Extracted data entries:
__________________________________________________

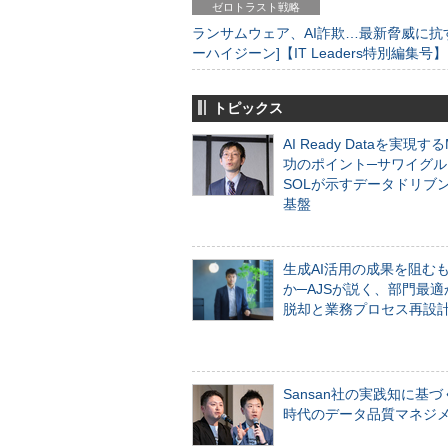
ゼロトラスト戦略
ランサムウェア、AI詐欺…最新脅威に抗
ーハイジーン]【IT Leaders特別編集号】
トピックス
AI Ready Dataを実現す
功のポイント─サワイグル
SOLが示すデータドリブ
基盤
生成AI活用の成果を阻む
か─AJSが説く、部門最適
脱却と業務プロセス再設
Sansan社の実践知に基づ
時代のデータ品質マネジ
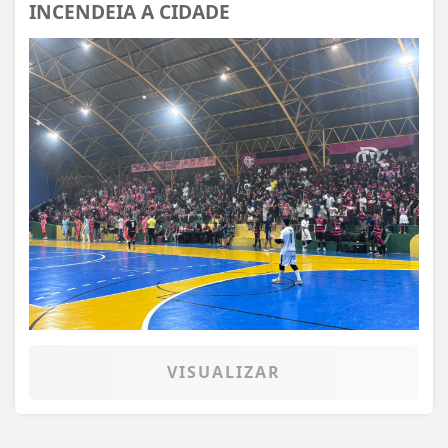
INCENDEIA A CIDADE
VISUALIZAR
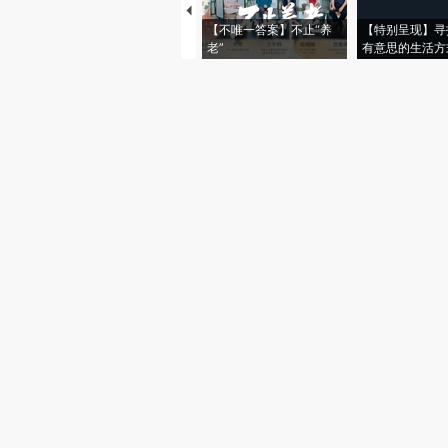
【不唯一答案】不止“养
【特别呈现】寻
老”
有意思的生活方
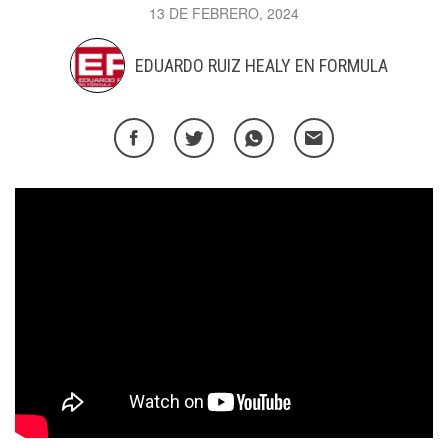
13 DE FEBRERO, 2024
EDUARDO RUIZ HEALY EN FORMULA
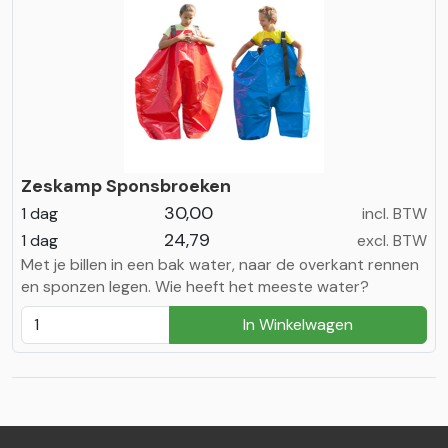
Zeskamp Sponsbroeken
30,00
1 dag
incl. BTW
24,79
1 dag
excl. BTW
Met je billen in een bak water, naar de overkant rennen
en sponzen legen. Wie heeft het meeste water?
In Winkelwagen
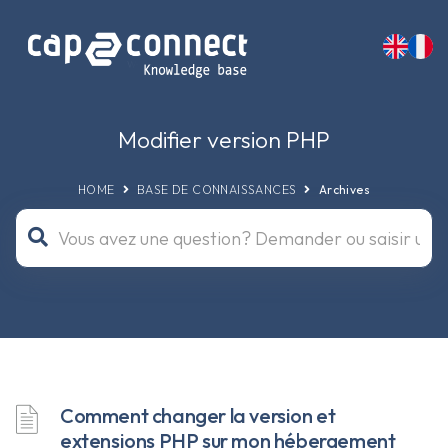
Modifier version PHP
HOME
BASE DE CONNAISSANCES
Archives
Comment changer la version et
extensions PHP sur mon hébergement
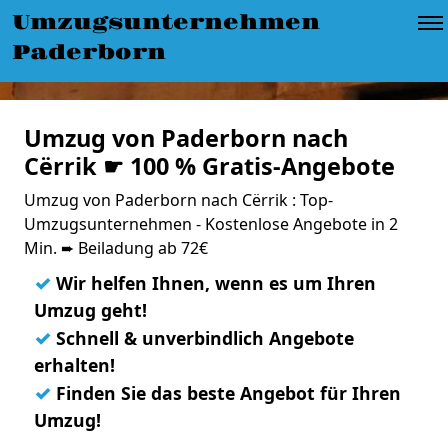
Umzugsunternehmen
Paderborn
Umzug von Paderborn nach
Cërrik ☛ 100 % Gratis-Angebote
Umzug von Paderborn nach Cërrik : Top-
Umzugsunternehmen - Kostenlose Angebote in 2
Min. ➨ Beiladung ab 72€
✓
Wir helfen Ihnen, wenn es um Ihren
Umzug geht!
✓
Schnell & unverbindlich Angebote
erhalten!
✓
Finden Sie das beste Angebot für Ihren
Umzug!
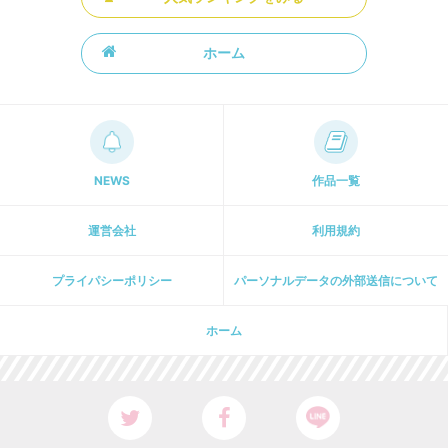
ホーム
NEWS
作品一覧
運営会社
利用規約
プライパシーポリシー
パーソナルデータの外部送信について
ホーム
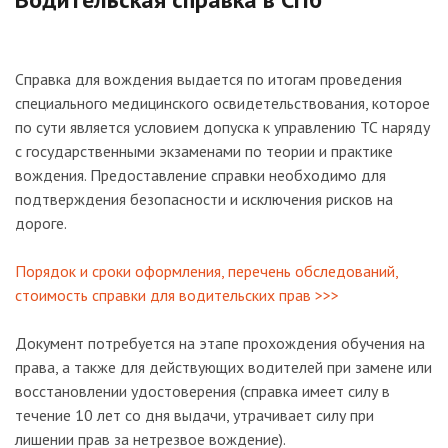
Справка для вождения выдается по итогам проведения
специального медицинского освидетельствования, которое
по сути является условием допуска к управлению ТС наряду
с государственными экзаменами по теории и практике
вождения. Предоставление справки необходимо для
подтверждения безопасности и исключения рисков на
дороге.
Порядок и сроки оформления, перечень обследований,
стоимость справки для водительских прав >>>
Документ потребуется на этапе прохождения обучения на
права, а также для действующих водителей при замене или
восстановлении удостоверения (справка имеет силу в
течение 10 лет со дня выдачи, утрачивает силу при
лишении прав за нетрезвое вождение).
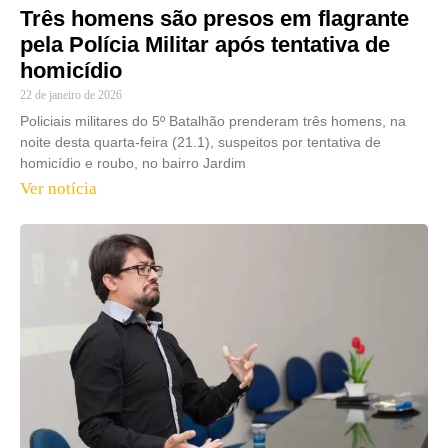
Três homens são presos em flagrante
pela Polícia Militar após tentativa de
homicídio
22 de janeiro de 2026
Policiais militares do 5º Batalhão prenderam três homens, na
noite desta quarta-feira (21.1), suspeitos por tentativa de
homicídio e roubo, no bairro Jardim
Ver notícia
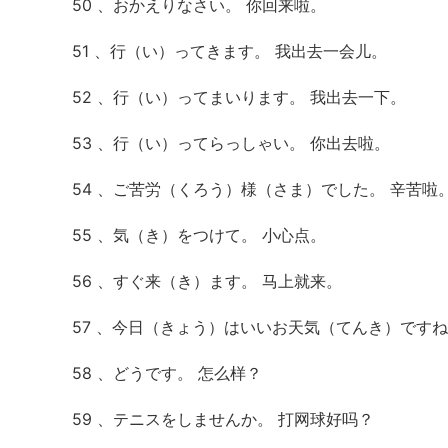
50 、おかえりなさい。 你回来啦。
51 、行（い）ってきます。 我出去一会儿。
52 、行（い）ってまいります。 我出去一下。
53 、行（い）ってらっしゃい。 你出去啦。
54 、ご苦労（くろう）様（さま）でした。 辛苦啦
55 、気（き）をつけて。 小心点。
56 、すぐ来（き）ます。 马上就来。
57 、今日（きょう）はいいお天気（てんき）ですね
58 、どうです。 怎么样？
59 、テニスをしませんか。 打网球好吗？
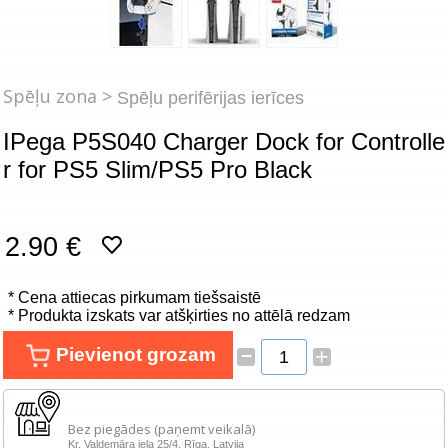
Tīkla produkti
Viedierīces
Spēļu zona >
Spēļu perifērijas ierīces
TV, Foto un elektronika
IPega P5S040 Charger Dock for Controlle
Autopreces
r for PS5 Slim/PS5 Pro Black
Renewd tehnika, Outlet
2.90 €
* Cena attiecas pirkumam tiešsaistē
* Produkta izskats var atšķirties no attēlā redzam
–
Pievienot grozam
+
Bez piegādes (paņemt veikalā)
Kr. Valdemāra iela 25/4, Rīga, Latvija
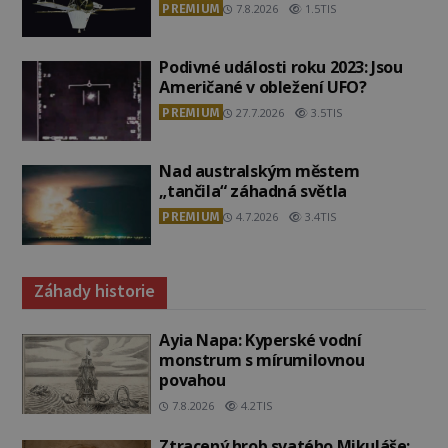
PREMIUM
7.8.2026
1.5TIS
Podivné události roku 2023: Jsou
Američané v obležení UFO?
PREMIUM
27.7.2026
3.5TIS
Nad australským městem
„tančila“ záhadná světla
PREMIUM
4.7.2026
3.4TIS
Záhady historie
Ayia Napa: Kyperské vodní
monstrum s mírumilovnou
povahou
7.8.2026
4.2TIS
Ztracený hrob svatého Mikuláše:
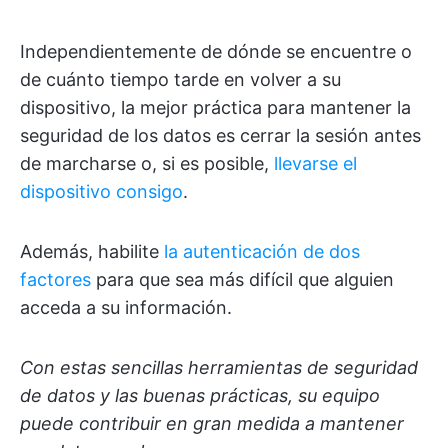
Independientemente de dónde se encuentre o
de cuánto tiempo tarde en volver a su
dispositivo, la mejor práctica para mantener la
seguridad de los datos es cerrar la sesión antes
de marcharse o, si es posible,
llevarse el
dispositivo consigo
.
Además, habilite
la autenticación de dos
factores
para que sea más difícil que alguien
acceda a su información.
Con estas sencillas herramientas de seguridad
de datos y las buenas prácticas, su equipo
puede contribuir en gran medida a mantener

__________________________________________________

Task prompt: Go back to the records above and write them out exactly, without the pictures.

Answer:
ゼロトラスト戦略
ランサムウェア、AI詐欺…最新脅威に抗
ーハイジーン]【IT Leaders特別編集号】
トピックス
AI Ready Dataを実現す
功のポイント─サワイグル
SOLが示すデータドリブ
基盤
生成AI活用の成果を阻む
か─AJSが説く、部門最適
脱却と業務プロセス再設
Sansan社の実践知に基づ
時代のデータ品質マネジ
INCENDEIA A CIDADE
VISUALIZAR
【不唯一答案】不止“养
【特别呈现】寻
老”
有意思的生活方
13 DE FEBRERO, 2024
EDUARDO RUIZ HEALY EN FORMULA
Zeskamp Sponsbroeken
30,00
1 dag
incl. BTW
24,79
1 dag
excl. BTW
Met je billen in een bak water, naar de overkant rennen
en sponzen legen. Wie heeft het meeste water?
In Winkelwagen
Modifier version PHP
HOME
BASE DE CONNAISSANCES
Archives
Comment changer la version et
extensions PHP sur mon hébergement
Umzugsunternehmen
Paderborn
Umzug von Paderborn nach
Cërrik ☛ 100 % Gratis-Angebote
Umzug von Paderborn nach Cërrik : Top-
Umzugsunternehmen - Kostenlose Angebote in 2
Min. ➨ Beiladung ab 72€
✓
Wir helfen Ihnen, wenn es um Ihren
Umzug geht!
✓
Schnell & unverbindlich Angebote
erhalten!
✓
Finden Sie das beste Angebot für Ihren
Umzug!
ホーム
NEWS
作品一覧
運営会社
利用規約
プライパシーポリシー
パーソナルデータの外部送信について
ホーム
Справка для вождения выдается по итогам проведения
специального медицинского освидетельствования, которое
по сути является условием допуска к управлению ТС наряду
с государственными экзаменами по теории и практике
вождения. Предоставление справки необходимо для
подтверждения безопасности и исключения рисков на
дороге.
Порядок и сроки оформления, перечень обследований,
стоимость справки для водительских прав >>>
Документ потребуется на этапе прохождения обучения на
права, а также для действующих водителей при замене или
восстановлении удостоверения (справка имеет силу в
течение 10 лет со дня выдачи, утрачивает силу при
лишении прав за нетрезвое вождение).
Três homens são presos em flagrante
pela Polícia Militar após tentativa de
homicídio
22 de janeiro de 2026
Policiais militares do 5º Batalhão prenderam três homens, na
noite desta quarta-feira (21.1), suspeitos por tentativa de
homicídio e roubo, no bairro Jardim
Ver notícia
50 、おかえりなさい。 你回来啦。
51 、行（い）ってきます。 我出去一会儿。
52 、行（い）ってまいります。 我出去一下。
53 、行（い）ってらっしゃい。 你出去啦。
54 、ご苦労（くろう）様（さま）でした。 辛苦啦
55 、気（き）をつけて。 小心点。
56 、すぐ来（き）ます。 马上就来。
57 、今日（きょう）はいいお天気（てんき）ですね
58 、どうです。 怎么样？
59 、テニスをしませんか。 打网球好吗？
Tīkla produkti
Viedierīces
Spēļu zona >
Spēļu perifērijas ierīces
TV, Foto un elektronika
IPega P5S040 Charger Dock for Controlle
Autopreces
r for PS5 Slim/PS5 Pro Black
Renewd tehnika, Outlet
2.90 €
* Cena attiecas pirkumam tiešsaistē
* Produkta izskats var atšķirties no attēlā redzam
–
Pievienot grozam
+
Bez piegādes (paņemt veikalā)
Kr. Valdemāra iela 25/4, Rīga, Latvija
PREMIUM
7.8.2026
1.5TIS
Podivné události roku 2023: Jsou
Američané v obležení UFO?
PREMIUM
27.7.2026
3.5TIS
Nad australským městem
„tančila“ záhadná světla
PREMIUM
4.7.2026
3.4TIS
Záhady historie
Ayia Napa: Kyperské vodní
monstrum s mírumilovnou
povahou
7.8.2026
4.2TIS
Ztracený hrob svatého Mikuláše:
Independientemente de dónde se encuentre o
de cuánto tiempo tarde en volver a su
dispositivo, la mejor práctica para mantener la
seguridad de los datos es cerrar la sesión antes
de marcharse o, si es posible,
llevarse el
dispositivo consigo
.
Además, habilite
la autenticación de dos
factores
para que sea más difícil que alguien
acceda a su información.
Con estas sencillas herramientas de seguridad
de datos y las buenas prácticas, su equipo
puede contribuir en gran medida a mantener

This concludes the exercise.